### DOCUMENT SEGMENT

-----

Note: Standard errors are reported in parentheses. ***, **, and * indicate significance at the statistical levels of 1%, 5%, and 10%, respectively.

presents the results of the benchmark regression analysis. Column (1) shows the regression results considering year-, province-, and industry-fixed effects. Referring to the three-step verification method for inverted U-shaped relationships in Haans et al. (2016) [61], first, the sprawl coefficients exhibit a positive and significant relationship, while the sprawl² coefficients show a negative and significant relationship. This supports Hypothesis 1, regarding the existence of an inverted U-shaped curve. Second, the estimated slopes for the minimum and maximum values of urban sprawl are 1.6133 and −3.3563, respectively, indicating steeper curves at the two ends. The 95% confidence interval of −β1/2β2, which is [0.4080, 0.5191], falls between the minimum and maximum values of urban sprawl. Obviously, the regression results have been tested in three steps to verify Hypothesis 1 (i.e., urban sprawl exhibits an inverted U-shaped relationship with enterprise innovation). Moderate levels of urban sprawl promote enterprise innovation by concentrating factors in suburban areas, such as emerging industrial parks. However, excessive urban sprawl leads to inefficient resource allocation, hindering enterprise innovation. Columns (2) and (3) include additional control variables at the city level and enterprise level, respectively. Notably, the conclusion remains robust across these specifications.

5.1.2. Urban Sprawl, Regional Integration, and Enterprise Innovation

The movement of the inflection point is often used to determine the moderating effect of a U-shaped curve (Haans et al., 2016) [60]. We divided the samples into high and low groups based on the average level of regional integration and conducted a grouped regression on the model. As shown in columns (4) and (5) in Table 3, when the degree of regional integration is above the average, the innovation level of enterprises reaches its peak at an urban sprawl level of 0.4799. Conversely, when the degree of regional integration is below the average, this peak is reached at an urban sprawl level of 0.4391. Compared with the lower integration level, the inflection point of the U-shaped curve arrives later under a higher integration level. As shown in Figure 7, when the degree of regional integration is higher, the peak of the promotive effect of urban sprawl on enterprise innovation is reached later. Thus, Hypothesis 2 is confirmed: the degree of regional integration positively moderates the inverted U-shaped relationship between urban sprawl and enterprise innovation.

-----

### CHECK YOUR UNDERSTANDING
1: In the urban sprawl excerpt, at what level of urban sprawl does enterprise innovation peak when regional integration is above the average?
2: Rewrite the paragraph of the urban sprawl excerpt that begins "The movement of the inflection point" as a short bulleted list, keeping its main facts.
The data is not needed for either task.

### INFORMATION SUPPLIED

-----

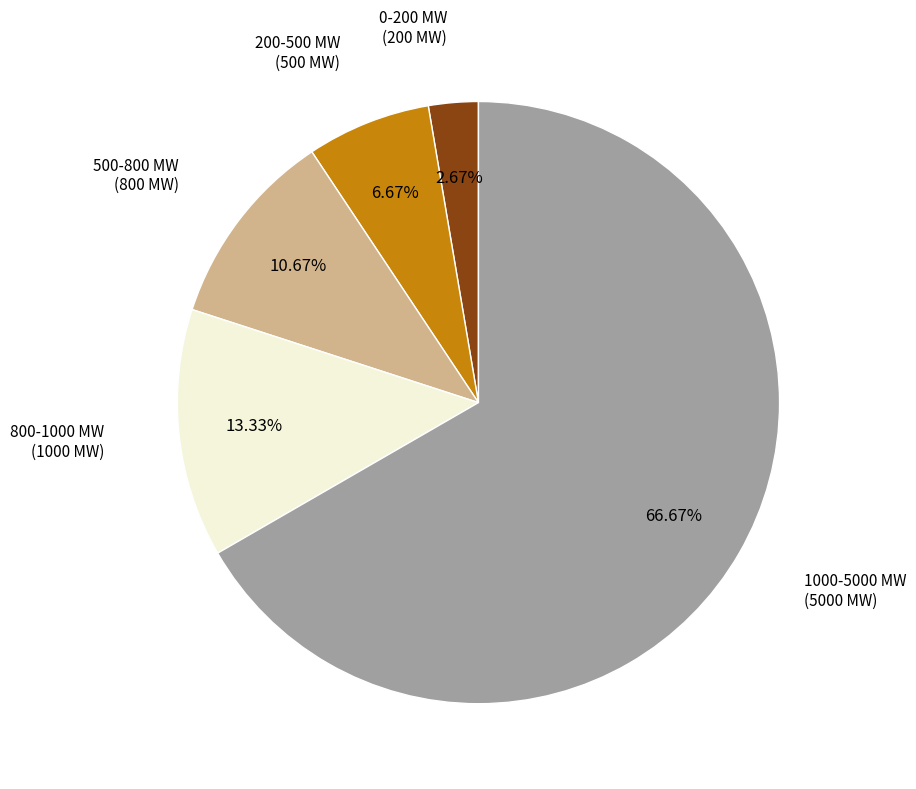

Is there any slice that represents more than half of the pie?

Yes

-----

### RESULTS FOR EACH TASK
1: 0.4799

2:
- The movement of the inflection point is often used to determine the moderating effect of a U-shaped curve (Haans et al., 2016).
- Samples were split into high and low groups by the average level of regional integration, and a grouped regression was run.
- Above-average integration: enterprise innovation peaks at an urban sprawl level of 0.4799 (Table 3, columns 4 and 5).
- Below-average integration: the peak comes at an urban sprawl level of 0.4391.
- The inflection point arrives later under higher integration, as Figure 7 also shows.
- Hypothesis 2 is confirmed: regional integration positively moderates the inverted U-shaped relationship between urban sprawl and enterprise innovation.